◆ Recorded information:
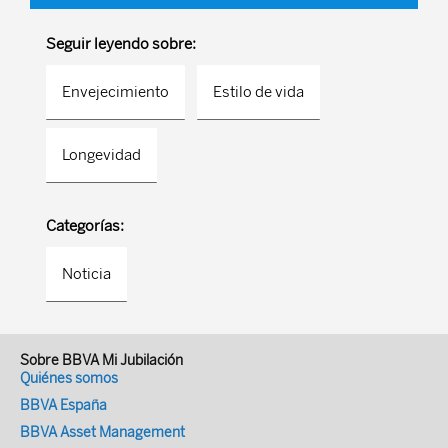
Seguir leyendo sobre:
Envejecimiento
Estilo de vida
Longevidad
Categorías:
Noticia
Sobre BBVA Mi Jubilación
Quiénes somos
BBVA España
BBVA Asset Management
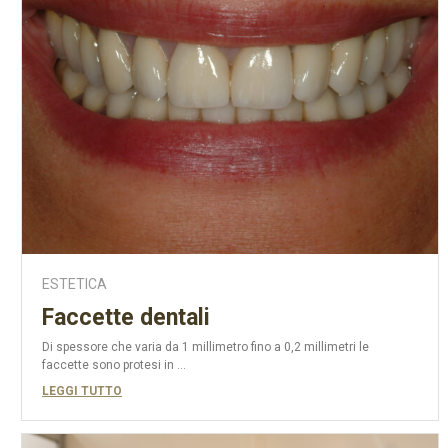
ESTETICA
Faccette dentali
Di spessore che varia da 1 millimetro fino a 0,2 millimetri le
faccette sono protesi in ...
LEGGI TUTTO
---
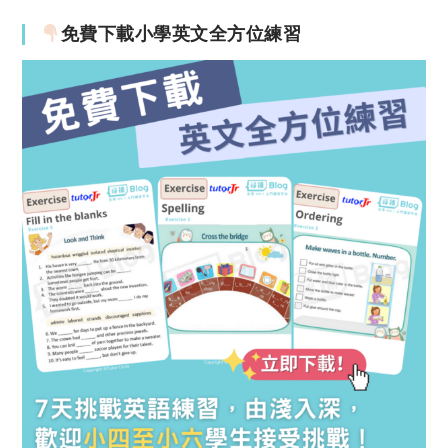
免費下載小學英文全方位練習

◆ Task item:
The lines to return are those in the entries above that hold "BBVA".

◆ Task output:
Sobre BBVA Mi Jubilación
BBVA España
BBVA Asset Management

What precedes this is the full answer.